“An Occurrence at Owl Creek Bridge”
“An Occurrence at Owl Creek Bridge”
by Ambrose Bierce
THE LITERARY WORK
A short story set in Alabama during the American Civil War, around 1863; published in 1891.
SYNOPSIS
A Confederate civilian being hung by Union soldiers vividly imagines making an escape.
Events in History at the Time the Short Story Takes Place
Events in History at the Time the Short Story Was Written
In September 1861, just a few months after the Civil War broke out, nineteen-year-old Ambrose Bierce joined the Union army in Indiana. By the time the war ended in 1865, he had fought in numerous major battles, worked as a military mapmaker, and been severely wounded in the head. He had also stored up enough memories to provide material for nineteen short stories about the war. “An Occurrence at Owl Creek Bridge” is the most famous of these stories. Despite its unconventional style, this story provided one of the first realistic portrayals of the horrors of the war.
Events in History at the Time the Short Story Takes Place
Railroads in the Civil War
Peyton Farquhar, the main character in Bierce’s short story, is slated to be hung not for murder, rape, or some other violent crime, but for attempting to destroy a railroad bridge. A civilian, Farquhar hoped to protect Confederate soldiers from attack by tampering with the railroad line. The idea of using railroads to fight a war may seem strange today, but at the time of the American Civil War, tracks and locomotives played an extremely important role in military maneuvers. Used to transport troops, supplies, and food, railroads were usually the most efficient route from one site to another. Many famous battles were won or lost because of the use or destruction of railroads.
In the spring of 1864, for example, Union general William T. Sherman tried to cut off supplies to the Confederate army. He ordered one of his generals to cut the rail line that connected Decatur, Alabama, to Atlanta, Georgia, which was a Confederate stronghold. Union soldiers burned the wooden railroad ties until they were hot enough to allow the iron rails above them to be bent. With thirty miles of track destroyed in this way, rail contact with Atlanta was eliminated. Atlanta Confederates suffered greatly from lack of supplies as a result. By September, the weakened city had been captured by the Union, and shortly after this the war ended. Union destruction of southern rail lines like the Decatur-Atlanta route was partly responsible for the North’s victory.
Civil War spies
Several key battles of the Civil War hinged on the activities of individuals who did not appear on the battlefield. Many of the war’s great victories were won in part because of the information gathered in enemy camps by spies. In Bierce’s story, a soldier disguised in Confederate uniform is actually a Union spy.
This subterfuge was used by both sides in the war; soldiers would dress in the uniform of the other side and slip into enemy territory, reporting battle plans and strategic locations when they returned to the home camp. Others would impersonate civilians and cross enemy lines to observe the nature and deployment of enemy military equipment. Many spies were not soldiers at all.

= = =

**DIRECTIVE 1:**
Copy everything in the Owl Creek Bridge piece from "by Ambrose Bierce" down to "making an escape.", swapping "Union soldiers" for "Federal troops".
**DIRECTIVE 2:**
Answer these from the Owl Creek Bridge piece:
(a) In what year was the story published?
(b) How old was Bierce when he joined the Union army?
(c) How many miles of track were destroyed on the line between Decatur and Atlanta?
The records that follow are separate material and have no connection to the Owl Creek Bridge piece.

= = =

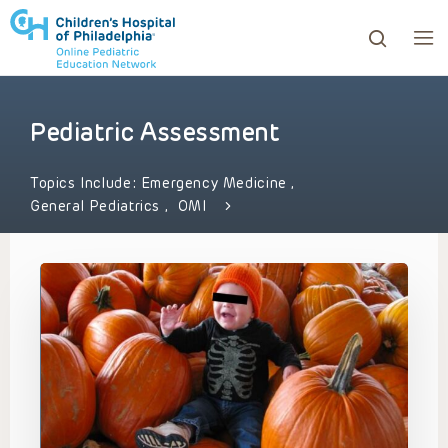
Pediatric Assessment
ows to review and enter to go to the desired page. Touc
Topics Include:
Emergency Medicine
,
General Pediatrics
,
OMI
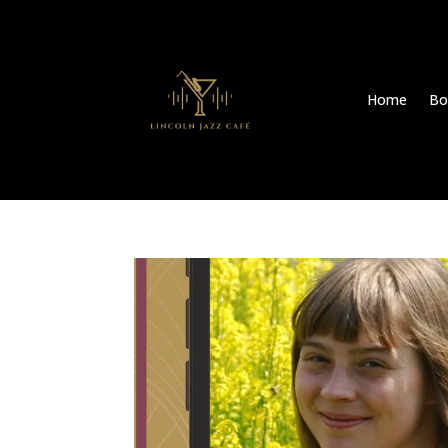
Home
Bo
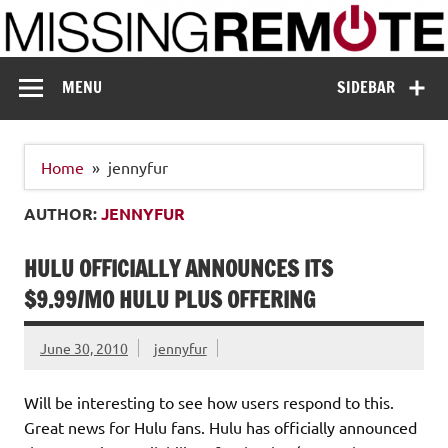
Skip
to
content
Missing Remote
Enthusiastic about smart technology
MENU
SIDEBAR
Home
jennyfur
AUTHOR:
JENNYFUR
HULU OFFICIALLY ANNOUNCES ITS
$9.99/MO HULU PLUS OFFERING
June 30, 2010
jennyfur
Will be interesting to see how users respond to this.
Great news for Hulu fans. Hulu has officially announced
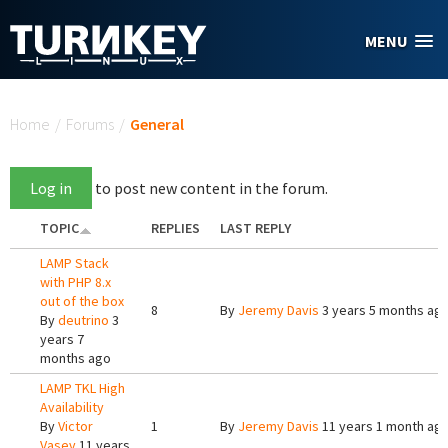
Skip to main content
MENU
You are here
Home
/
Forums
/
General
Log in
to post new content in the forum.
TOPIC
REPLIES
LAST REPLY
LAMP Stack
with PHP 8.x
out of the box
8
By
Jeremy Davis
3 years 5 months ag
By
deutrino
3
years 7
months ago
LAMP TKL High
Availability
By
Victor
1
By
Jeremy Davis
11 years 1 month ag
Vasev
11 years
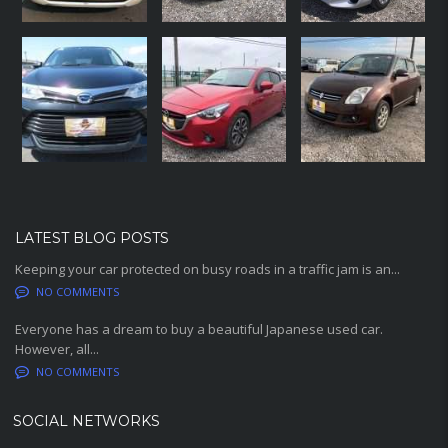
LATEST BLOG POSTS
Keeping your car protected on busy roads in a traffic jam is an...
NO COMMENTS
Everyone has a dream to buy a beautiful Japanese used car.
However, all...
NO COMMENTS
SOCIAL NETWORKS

= = =

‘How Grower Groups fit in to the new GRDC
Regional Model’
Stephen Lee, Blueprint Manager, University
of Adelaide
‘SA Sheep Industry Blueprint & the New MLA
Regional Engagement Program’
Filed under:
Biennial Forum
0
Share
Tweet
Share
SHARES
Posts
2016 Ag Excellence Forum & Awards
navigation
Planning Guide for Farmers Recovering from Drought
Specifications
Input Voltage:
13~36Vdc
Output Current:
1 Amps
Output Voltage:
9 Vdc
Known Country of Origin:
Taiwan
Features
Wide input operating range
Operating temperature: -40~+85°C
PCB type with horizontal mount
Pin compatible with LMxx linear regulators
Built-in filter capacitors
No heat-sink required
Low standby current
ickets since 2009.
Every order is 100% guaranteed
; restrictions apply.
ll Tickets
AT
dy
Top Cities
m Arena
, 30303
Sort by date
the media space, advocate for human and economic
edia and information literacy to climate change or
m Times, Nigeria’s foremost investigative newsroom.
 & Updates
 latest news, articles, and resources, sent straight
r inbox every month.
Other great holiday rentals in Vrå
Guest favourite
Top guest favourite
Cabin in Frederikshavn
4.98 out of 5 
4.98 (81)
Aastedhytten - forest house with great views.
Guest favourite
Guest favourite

= = =

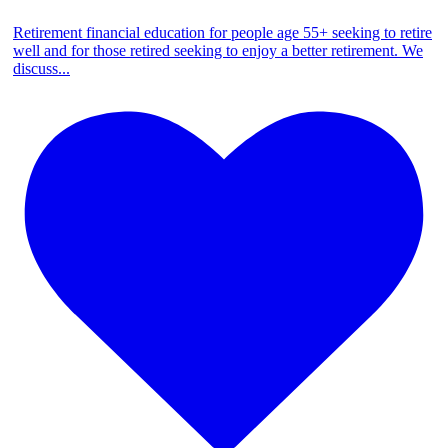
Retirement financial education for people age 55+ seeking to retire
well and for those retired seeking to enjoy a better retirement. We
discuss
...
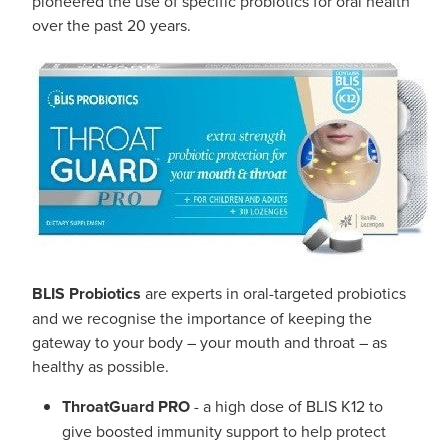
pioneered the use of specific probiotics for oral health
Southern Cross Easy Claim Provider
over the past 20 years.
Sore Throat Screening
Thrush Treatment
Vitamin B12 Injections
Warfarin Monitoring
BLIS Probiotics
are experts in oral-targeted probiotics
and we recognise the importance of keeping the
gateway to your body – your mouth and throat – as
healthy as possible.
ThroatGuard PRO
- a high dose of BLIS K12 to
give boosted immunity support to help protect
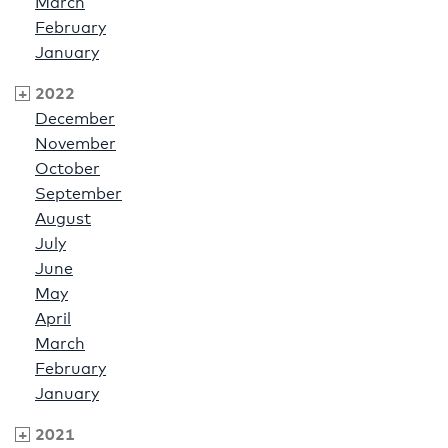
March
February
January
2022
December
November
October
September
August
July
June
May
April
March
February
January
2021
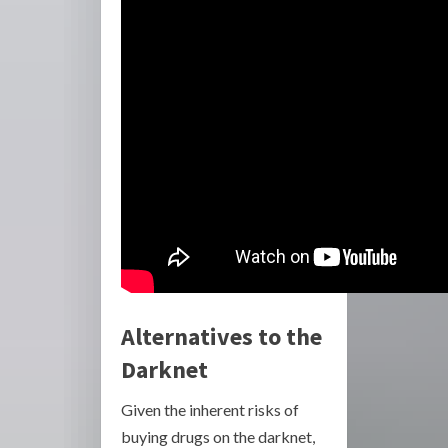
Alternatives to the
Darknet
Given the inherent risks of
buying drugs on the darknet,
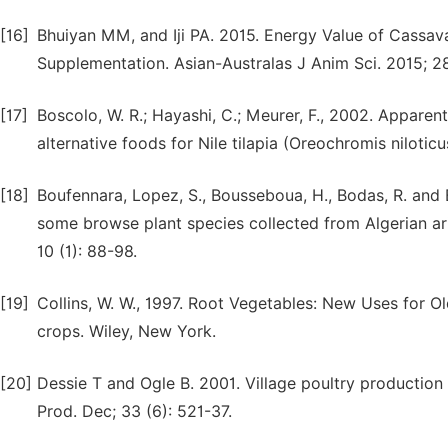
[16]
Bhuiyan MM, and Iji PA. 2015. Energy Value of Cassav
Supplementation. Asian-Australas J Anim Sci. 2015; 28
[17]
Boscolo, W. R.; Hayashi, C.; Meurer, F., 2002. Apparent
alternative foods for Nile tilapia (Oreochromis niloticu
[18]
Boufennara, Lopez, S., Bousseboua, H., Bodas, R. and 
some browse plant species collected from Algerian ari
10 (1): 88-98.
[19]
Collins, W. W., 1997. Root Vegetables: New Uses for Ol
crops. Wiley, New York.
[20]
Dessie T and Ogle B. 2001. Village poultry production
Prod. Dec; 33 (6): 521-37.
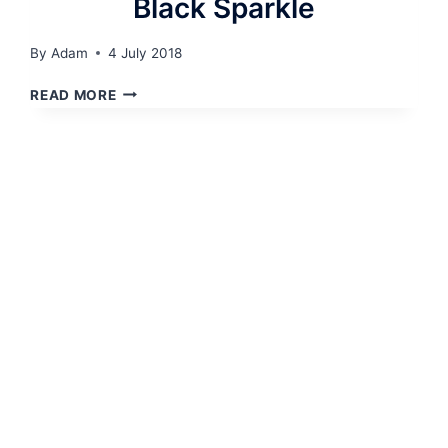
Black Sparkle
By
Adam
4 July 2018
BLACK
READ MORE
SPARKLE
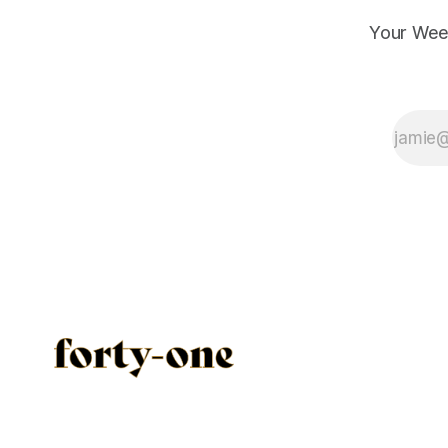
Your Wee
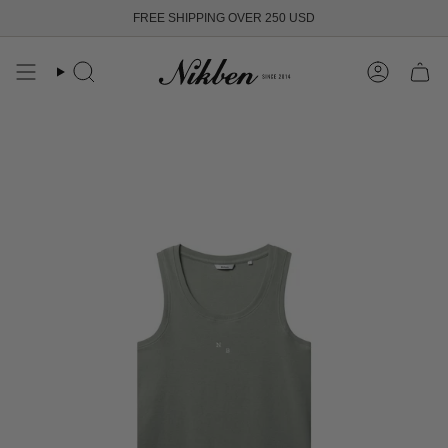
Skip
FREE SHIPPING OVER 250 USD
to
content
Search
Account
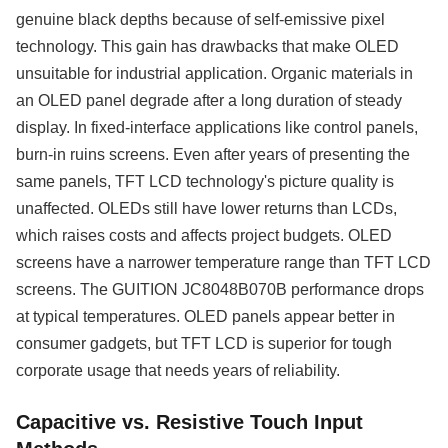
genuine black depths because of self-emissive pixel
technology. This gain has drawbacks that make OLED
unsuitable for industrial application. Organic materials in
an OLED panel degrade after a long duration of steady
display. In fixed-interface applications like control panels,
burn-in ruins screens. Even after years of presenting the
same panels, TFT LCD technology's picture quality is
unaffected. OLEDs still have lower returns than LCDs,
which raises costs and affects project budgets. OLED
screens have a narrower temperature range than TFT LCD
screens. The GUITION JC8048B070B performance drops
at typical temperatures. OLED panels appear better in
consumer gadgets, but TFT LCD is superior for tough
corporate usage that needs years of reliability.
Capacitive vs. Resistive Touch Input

= = =

**TASK RESPONSE 1:**
by Ambrose Bierce
THE LITERARY WORK
A short story set in Alabama during the American Civil War, around 1863; published in 1891.
SYNOPSIS
A Confederate civilian being hung by Federal troops vividly imagines making an escape.

**TASK RESPONSE 2:**
(a) 1891
(b) Nineteen
(c) Thirty